はぁ……まあ俺が悪いか。納得はできないけど。


「そうだ、焔乃宮。明後日、副隊長とゲームすることに決まったから、お前もちゃんと時間空けとけよ」


「……出来れば遠慮したいのですが」


「ダメ! エンノミヤもいっしょに遊ぶの!」


「わかりました」


なんだかんだ、ましろに誘われたら嬉しそうなんだよな。

笑みも隠せていないし。


「よし、次から俺も入るぞ」


その後、三人でゲームを楽しんだ。


一区切りついたところで、ましろが大きく伸びをした。


「つかれたー!」


「だから言っただろ。少し休めって」


コントローラーを置いたましろの横で、焔乃宮が静かにスマホを取り出す。


画面を覗き込むその表情は、どこか真剣だった。


「何見てるんだ?」


「少し、私たちの動画のコメントを」


ああ、そういえば最近は全然見れてなかったな。

騎竜の方にかかりきりだったし――いや、言い訳だな。


あまり見たくなかっただけだ。

あいつら、俺への悪口ばかりだからな。


「次の動画早くしろとか、そんな感じだろ? 待たせて悪かったな」


なんとか紅蓮に乗れるようになったからな。

そろそろ動画も出せるはずだ。


「それもありますが、今は別のことを調べています」


「別?」


「ええ」


そう言ってましろの方をチラリと見た。


ああ、なるほど。

それで気づけないほど俺も馬鹿じゃない。


「また厄介な層でも増えているのか?」


竜を楽しんでいる人が多いと思っていたんだけどな。

少し甘く見すぎていたかもしれない。


「増えてはいません。

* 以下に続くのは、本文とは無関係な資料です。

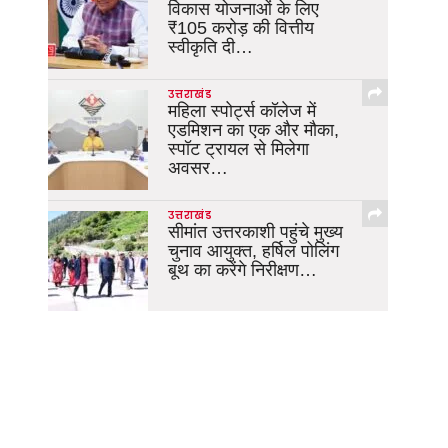
विकास योजनाओं के लिए
₹105 करोड़ की वित्तीय
स्वीकृति दी…
उत्तराखंड
महिला स्पोर्ट्स कॉलेज में
एडमिशन का एक और मौका,
स्पॉट ट्रायल से मिलेगा
अवसर…
उत्तराखंड
सीमांत उत्तरकाशी पहुंचे मुख्य
चुनाव आयुक्त, हर्षिल पोलिंग
बूथ का करेंगे निरीक्षण…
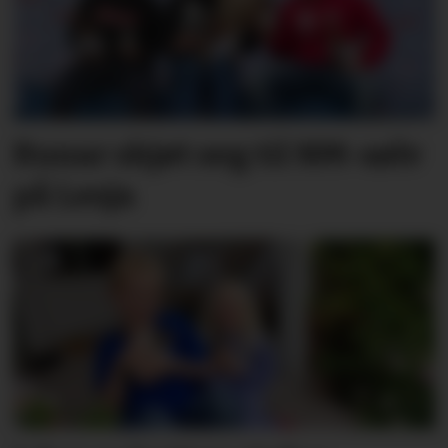
Runar skjøt seg til NM-sølv
på Lesja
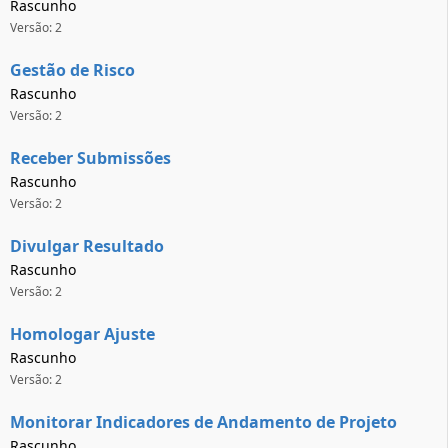
Rascunho
Versão: 2
Gestão de Risco
Rascunho
Versão: 2
Receber Submissões
Rascunho
Versão: 2
Divulgar Resultado
Rascunho
Versão: 2
Homologar Ajuste
Rascunho
Versão: 2
Monitorar Indicadores de Andamento de Projeto
Rascunho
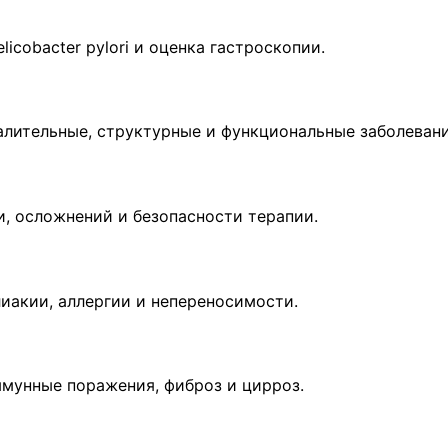
licobacter pylori и оценка гастроскопии.
палительные, структурные и функциональные заболевани
и, осложнений и безопасности терапии.
лиакии, аллергии и непереносимости.
ммунные поражения, фиброз и цирроз.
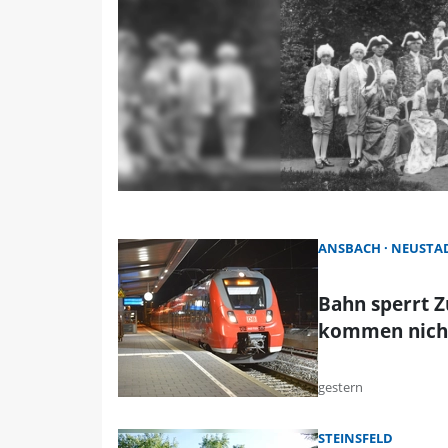
ANSBACH
NEUSTAD
Bahn sperrt 
kommen nicht
gestern
STEINSFELD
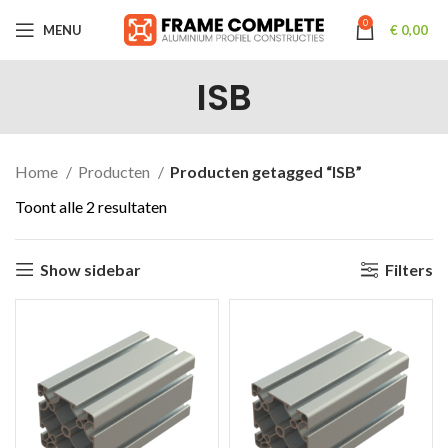
0
MENU
€
0,00
ISB
Home
Producten
Producten getagged “ISB”
Toont alle 2 resultaten
Show sidebar
Filters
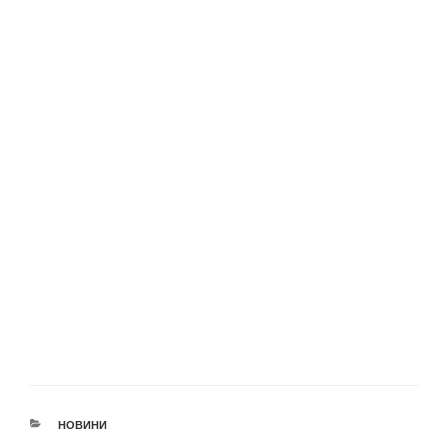
КАТЕГОРІЇ
НОВИНИ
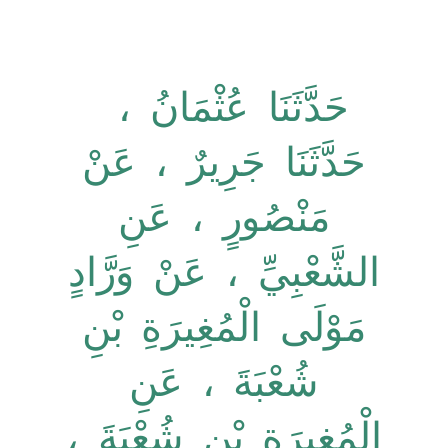
حَدَّثَنَا عُثْمَانُ ،
حَدَّثَنَا جَرِيرٌ ، عَنْ
مَنْصُورٍ ، عَنِ
الشَّعْبِيِّ ، عَنْ وَرَّادٍ
مَوْلَى الْمُغِيرَةِ بْنِ
شُعْبَةَ ، عَنِ
الْمُغِيرَةِ بْنِ شُعْبَةَ ،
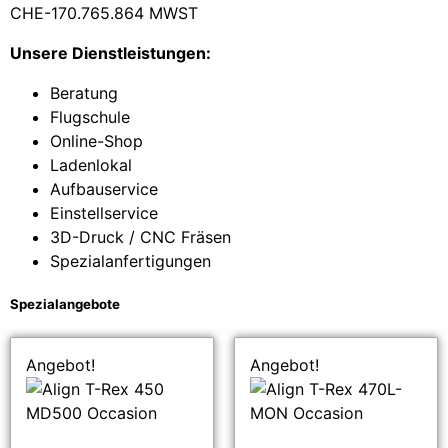
CHE-170.765.864 MWST
Unsere Dienstleistungen:
Beratung
Flugschule
Online-Shop
Ladenlokal
Aufbauservice
Einstellservice
3D-Druck / CNC Fräsen
Spezialanfertigungen
Spezialangebote
Angebot!
Angebot!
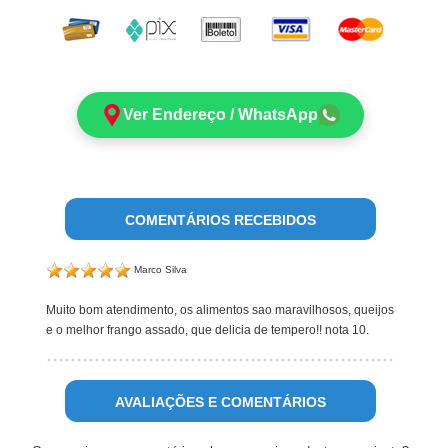
Ver Endereço / WhatsApp
COMENTÁRIOS RECEBIDOS
Marco Silva
Muito bom atendimento, os alimentos sao maravilhosos, queijos
e o melhor frango assado, que delicia de tempero!! nota 10.
AVALIAÇÕES E COMENTÁRIOS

しかし、依然として恐怖や警戒は根強いですね」


「まあ、そうだよな」


俺もスマホを取り出し、コメントを確認する。


:竜を使って俺たちに攻撃するつもりじゃないのか?

:本当に制御できてるのか?

:暴走とかしないよね?


確かに不安そうにしている意見も結構目に入る。


「……簡単には変わらないか」


「続けるしかありません。そんなことは湊原さんもわかっているでしょ?」


「むー?」


いつの間にか、ましろが俺たちの間からスマホを覗き込んでいた。


「なに見てるの?」


暗くなるのはダメだな。


「ましろ」


「なーに?」


「まだ怖いって思ってるやつもいるみたいだぞ」


「えーー!? りゅうさんに乗ってカッコよくなったのに!」


「……むしろ可愛く撮れているのですが」


ボソリと焔乃宮が突っ込んだ。


「え?」


ましろが俺の方を見てくる。


「カッコいいより、可愛いって言われてることの方が多いな」


「むーーーー」


頬を膨らませたまま、ましろが何かを思いついたように顔を上げた。


「そうだ!」


ましろは勢いよく焔乃宮の方を見る。


「次のドウガは、ましろをカッコよく見えるようにして!」


完全に焔乃宮へ丸投げである。


「え、えっと……」


助けを求めるようにこちらを見てくる。


「こっちを見るな。次の動画は俺がやっと紅蓮に乗れた映像だぞ」


「そうですよね……」


「だけど、それだけじゃ動画としては弱いよな」


俺が目立っても仕方ないしな。


「よし、何かカッコよく見える方法考えるか!」


その後、夜遅くまで動画の話し合いは続いた。

結局、ましろの思う「カッコいい」に決まったんだけどな。